Свое возмущение я решила оставить при себе, ограничившись следующей фразой:
- Думаешь, он вкладывал в эти слова тот самый смысл?
- Думаю, да, - с удовольствием ответила Маша, - Он очень тепло со мной разговаривал и ясно дал понять, что скучает. Думаю, он понял, что потерял. Я всегда была рядом. Мне кажется, он просто не понимал, как много я для него значу, как много я для него делала. Иногда нужно потерять человека, чтобы осознать насколько он тебе дорог. Когда он вернется в Минск, мы сможем начать наши отношения с новой страницы. У всех пар бывают кризисы, наш тоже останется в прошлом.
Мне хотелось закричать: "Не возвращайся к нему! Он тебя предал! На него нельзя положиться!" Но что бы это поменяло? Она бы меня послушала? Не думаю, но расстроилась бы точно. Маша ясно дала понять, что готова оставить этот "кризис" в прошлом.

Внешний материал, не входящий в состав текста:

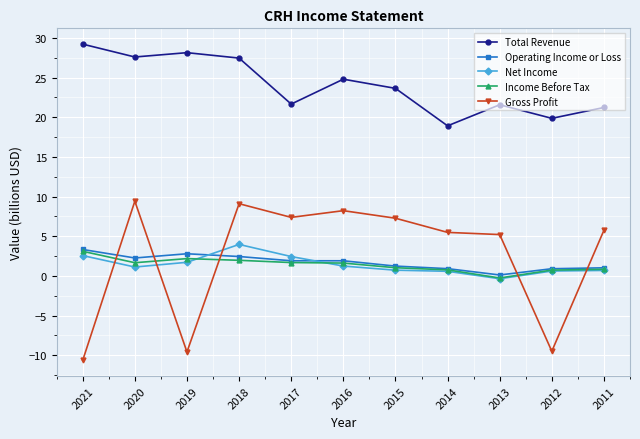

What are all the series names shown in the legend?

Total Revenue, Operating Income or Loss, Net Income, Income Before Tax, Gross Profit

Я не говорю, что не нужно прощать. Я хочу сказать, что прощать нужно, если есть факты, подверждающие раскаяние. Суд смягчает наказание, если обвиняемый возместил ущерб или другими способами подтвердил раскаяние в содеянном. Это даже самый нерадивый студент юридического знает! Наша Машка выигрывает самые сложные дела для клиентов, но для себя почему-то не может применить даже самые простые принципы справедливости.
Макс вообще не видит своей вины или же просто не хочет признавать, что еще хуже.
И с таким мужчиной Маша хочет прожить всю жизнь?
- Когда он собирается приехать в Минск? - спросила я.
- В пятницу, если все пройдет успешно. Я только что отправила всю информацию его юристу. Ты бы слышала как он меня благодарил! Знаешь, так приятно, когда кто-то в семье может по-настоящему оценить уровень твоей работы. Всегда завидовала потомственным юристам. Если ты крут, то родные всегда об этом знают.
- А как же я? Я уже не в счет? - спросила я, мысленно застряв на моменте, где Маша причислила Макса к семье. Надеюсь, она не нафантазировала лишнего, иначе ей будет очень больно.
- Ты - моя подруга, это другое. Мы, как бы это объяснить, на одном уровне что-ли. Родители всегда выше, их восхищение воспринимается как награда.
- Понятно, - ответила я, боясь увести наш диалог в неожиданное русло. Меня сразил наповал тот факт, что Макса она поставила в один ряд с родителями.
Ладно еще страстно желать признания от родителей. Мало у кого из нас нет детских травм. Это практически норма. Но стремиться к одобрению мужчины? Это уж точно нездоровая ерунда.
Но эти мысли я тоже решила оставить при себе хотя бы на время. Слишком воодушевленной, слишком счастливой казалась Маша. Поговорю с ней об этом как-нибудь в другой раз.